Some younger top acts use elaborate productions and cultural cachet to create that same sense of event — the fear of missing out — that makes fans willing to part with more money. That’s at the heart of the year’s top outing, Swift’s The Eras Tour, which Billboard Boxscore estimates brought in $920 million. (Swift and her team opted not to report attendance or ticket sales to Billboard Boxscore, which disqualifies her from the chart. Swift, who has previously reported her ticket sales, is not the first act to opt out, but she’s the first who would have been a contender for the top spot.)

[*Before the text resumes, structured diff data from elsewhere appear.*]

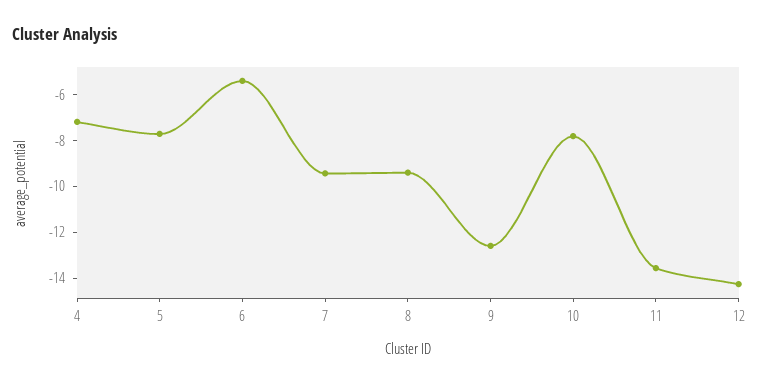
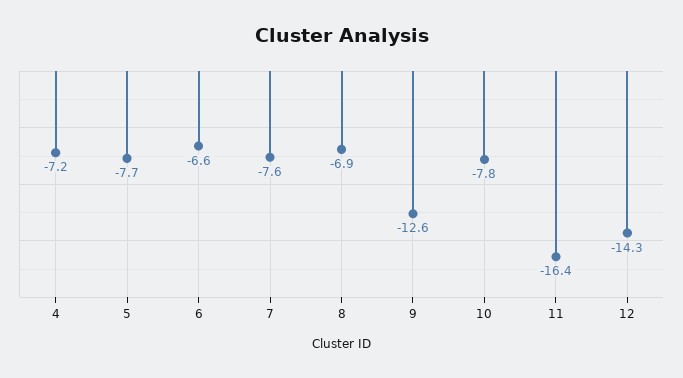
6: -5.5 -> -6.6
7: -9.5 -> -7.6
8: -9.5 -> -6.9
11: -13.5 -> -16.4

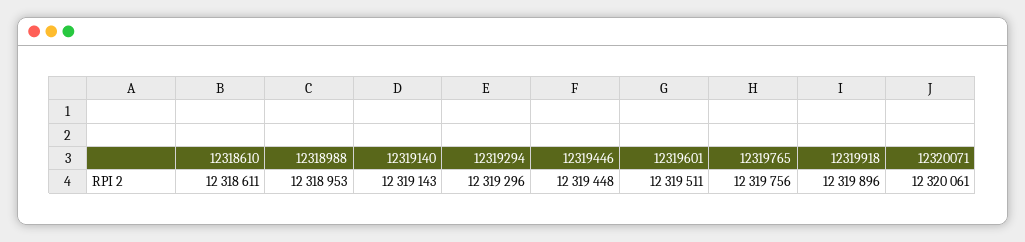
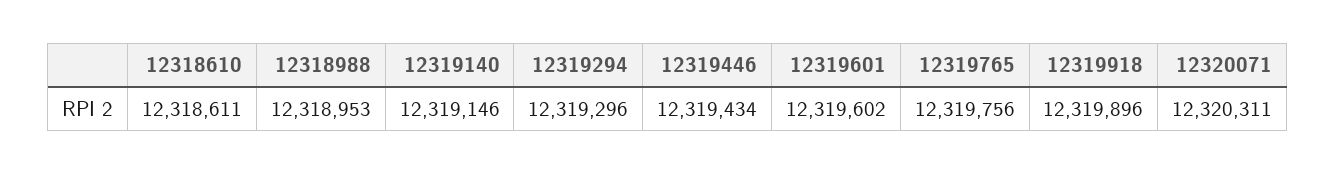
12319140: 12319143 -> 12319146
12319446: 12319448 -> 12319434
12319601: 12319511 -> 12319602
12320071: 12320061 -> 12320311

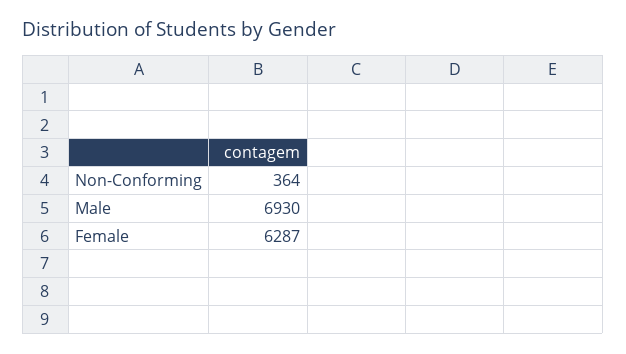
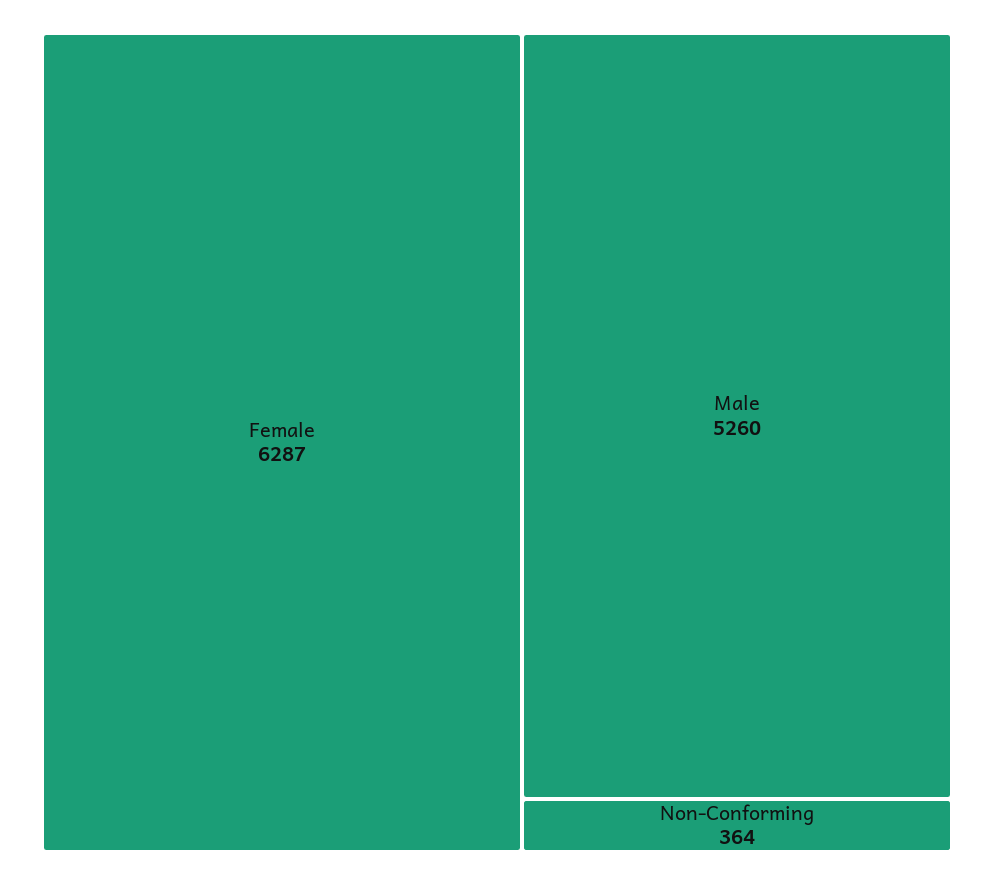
Male: 6930 -> 5260

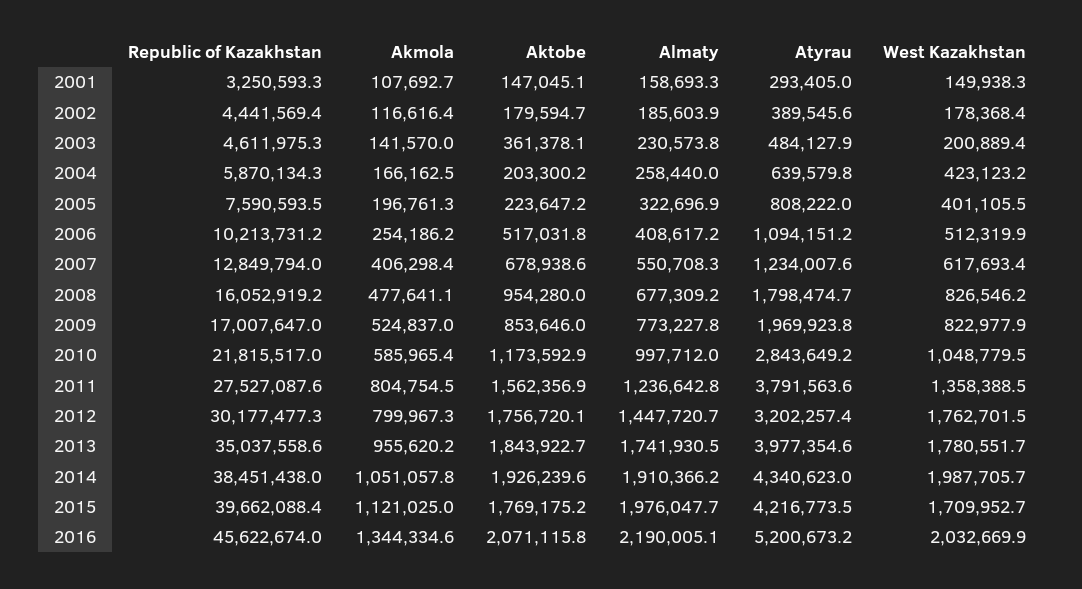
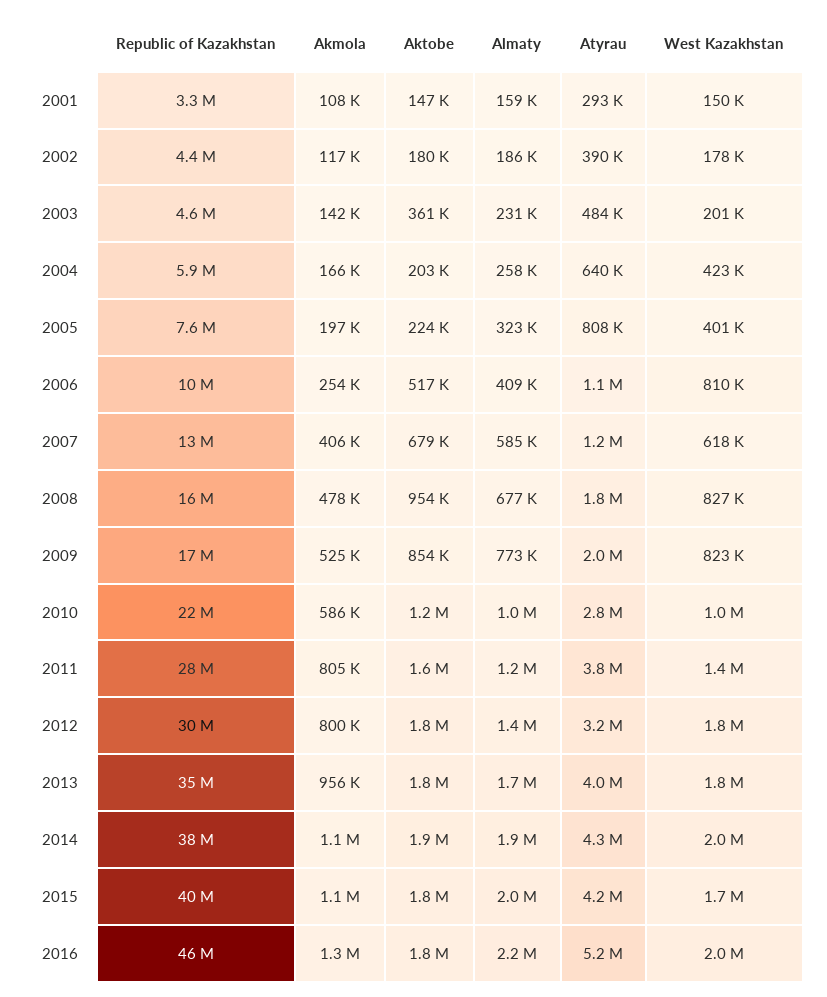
West Kazakhstan, 2006: 512319.9 -> 810000
Almaty, 2007: 550708.3 -> 585000
Aktobe, 2016: 2071115.8 -> 1800000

If Swift had reported her numbers, she would certainly come in ahead of the official No. 1, Beyoncé’s Renaissance world tour, which took in $570.5 million from 55 shows during the tracking period. (Beyoncé played a final show on Oct. 1, which added $9.3 million to the tour’s overall haul.) That’s the highest single-year gross ever reported to Boxscore. Some of that success was due to pent-up demand — Beyoncé hadn’t performed as a solo artist since the 2016 Formation World Tour — and some resulted from more aggressive pricing. Many acts have raised ticket prices, apparently in order to capture more value that might otherwise go to scalpers.

Like Beyoncé’s shows, Coldplay’s Music of the Spheres world tour, which came in at No. 2 with $342.5 million from 55 concerts, had an elaborate visual component. So did Styles’ arena outing, which took in $338.2 million from 69 concerts, including nine at the Los Angeles Forum. Rounding out the top five were Wallen ($260.4 million from 44 shows) and Sheeran ($256.9 million from 46). Filling out the top 17 tours that grossed over $100 million were P!nk, John, The Weeknd, Depeche Mode, BLACKPINK, Karol G, Drake, Combs, Metallica, Dead & Company, Post Malone and George Strait.

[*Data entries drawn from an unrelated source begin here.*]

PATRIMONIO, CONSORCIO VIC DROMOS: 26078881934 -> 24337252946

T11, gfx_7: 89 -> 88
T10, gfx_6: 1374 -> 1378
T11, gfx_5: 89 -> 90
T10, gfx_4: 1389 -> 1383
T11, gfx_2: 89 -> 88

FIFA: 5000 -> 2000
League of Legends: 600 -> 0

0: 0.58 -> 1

The concert business isn’t only reacting to this trend toward younger and more diverse artists — it has played a role in making it happen. Over the last decade, the industry has shifted its focus from breaking individual acts as top touring attractions to creating a venue network that can identify artists with growth potential.

AEG and Live Nation have both adopted this strategy, and each has its own club and theater network that it uses to court artists like Wallen, Karol G, Combs and Post Malone. From there, artists can be steered into the company’s other divisions, including festivals or specialty promoters like The Messina Group, which is half-owned by AEG and this year produced tours by Swift, Strait, Eric Church and others.

This approach to developing artists as live acts focuses on boosting them to a certain level of popularity before moving on to the next. It’s paying off. The total gross of the top 10 tours is up 22% from 2022, to $2.7 billion, while the total for the top 100 is up 17%, to $7.5 billion. (These figures undercount industry growth because the time period that Boxscore used is a month shorter than in previous years — Nov. 1, 2022, to Sept. 30, 2023, rather than the previous period of Nov. 1 to Oct. 31.) That means 36% of the money taken by the top 100 tours went to the top 10 — and 51% went to the top 20.

That sharp rise in revenue partly comes from increased ticket prices, especially for younger artists. In fact, in a break with long-standing industry practice, younger acts are now charging more for some tickets than veterans. This year, it cost an average of $33 less to see the oldest of the top 10 touring acts, 76-year-old John (average: $166), than the youngest, 29-year-old Wallen (average: $199).

That might not last. The average price for the top 100 tours is now around $122, and fans may not be able to pay much more. A recent Peak Performance study by UTA Intelligence and Variety surveyed 1,500 concertgoers and found that over 62% said the biggest impediment to seeing more shows was the price, while 38% said the sole reason they didn’t go to a concert they wanted to attend was the expense.